• [YOUR GOAL] Each line of the records needs to come back exactly as written.

(Recorded data)
►

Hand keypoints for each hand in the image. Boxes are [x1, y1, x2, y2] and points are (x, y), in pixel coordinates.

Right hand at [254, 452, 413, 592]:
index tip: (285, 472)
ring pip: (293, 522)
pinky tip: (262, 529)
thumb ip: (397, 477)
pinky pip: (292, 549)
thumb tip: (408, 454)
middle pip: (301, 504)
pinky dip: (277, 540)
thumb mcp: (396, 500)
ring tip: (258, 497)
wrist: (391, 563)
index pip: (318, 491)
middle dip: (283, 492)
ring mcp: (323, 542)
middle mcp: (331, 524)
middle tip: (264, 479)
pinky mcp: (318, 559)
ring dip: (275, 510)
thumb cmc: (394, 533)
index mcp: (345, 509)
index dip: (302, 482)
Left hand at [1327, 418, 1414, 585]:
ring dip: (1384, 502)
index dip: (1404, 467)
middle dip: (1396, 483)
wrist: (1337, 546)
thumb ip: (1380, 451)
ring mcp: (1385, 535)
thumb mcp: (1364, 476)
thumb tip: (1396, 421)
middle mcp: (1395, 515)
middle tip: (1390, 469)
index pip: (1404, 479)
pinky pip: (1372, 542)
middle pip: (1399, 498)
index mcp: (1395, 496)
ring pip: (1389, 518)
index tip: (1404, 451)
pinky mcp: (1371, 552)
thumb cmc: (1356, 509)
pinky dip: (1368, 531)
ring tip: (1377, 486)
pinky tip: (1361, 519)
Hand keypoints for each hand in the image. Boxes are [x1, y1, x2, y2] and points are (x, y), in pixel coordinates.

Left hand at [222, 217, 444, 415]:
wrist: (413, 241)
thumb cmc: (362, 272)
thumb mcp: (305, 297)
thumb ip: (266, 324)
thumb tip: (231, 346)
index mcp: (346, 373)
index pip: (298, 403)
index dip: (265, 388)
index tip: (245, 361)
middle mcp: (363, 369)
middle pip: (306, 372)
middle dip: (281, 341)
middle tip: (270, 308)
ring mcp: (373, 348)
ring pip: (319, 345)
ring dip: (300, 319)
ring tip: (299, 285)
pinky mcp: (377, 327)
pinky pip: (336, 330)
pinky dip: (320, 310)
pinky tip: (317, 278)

◄

• [REPLY]
Hand keypoints for each hand in the image. Boxes are [x1, y1, x2, y2] and points are (x, y), in pixel coordinates.

Right hand at [254, 452, 413, 592]:
index tip: (285, 472)
ring pip: (293, 522)
pinky tip: (262, 529)
thumb ip: (397, 477)
pinky pip: (292, 549)
thumb tip: (408, 454)
middle pip: (301, 504)
pinky dip: (277, 540)
thumb mcp: (396, 500)
ring tip: (258, 497)
wrist: (391, 563)
index pip: (318, 491)
middle dip: (283, 492)
ring mcp: (323, 542)
middle mcp: (331, 524)
middle tip: (264, 479)
pinky mcp: (318, 559)
ring dip: (275, 510)
thumb cmc: (394, 533)
index mcp: (345, 509)
index dip: (302, 482)
Left hand at [1327, 418, 1414, 585]:
ring dip: (1384, 502)
index dip: (1404, 467)
middle dip: (1396, 483)
wrist: (1337, 546)
thumb ip: (1380, 451)
ring mcp: (1385, 535)
thumb mcp: (1364, 476)
thumb tip: (1396, 421)
middle mcp: (1395, 515)
middle tip: (1390, 469)
index pip: (1404, 479)
pinky pip: (1372, 542)
middle pip: (1399, 498)
index mcp: (1395, 496)
ring pip: (1389, 518)
index tip: (1404, 451)
pinky mcp: (1371, 552)
thumb cmc: (1356, 509)
pinky dip: (1368, 531)
ring tip: (1377, 486)
pinky tip: (1361, 519)
Hand keypoints for each hand in the image. Boxes are [x1, y1, x2, y2] and points are (x, y), in pixel coordinates.

Left hand at [222, 217, 444, 415]:
wrist: (413, 241)
thumb cmc: (362, 272)
thumb mcp: (305, 297)
thumb ip: (266, 324)
thumb tip: (231, 346)
index mcp: (346, 373)
index pip: (298, 403)
index dip: (265, 388)
index tip: (245, 361)
middle mcp: (363, 369)
middle pip: (306, 372)
middle dip: (281, 341)
middle tip: (270, 308)
ring mcp: (373, 348)
ring pip: (319, 345)
ring dip: (300, 319)
ring tip: (299, 285)
pinky mcp: (377, 327)
pinky pip: (336, 330)
pinky dip: (320, 310)
pinky tip: (317, 278)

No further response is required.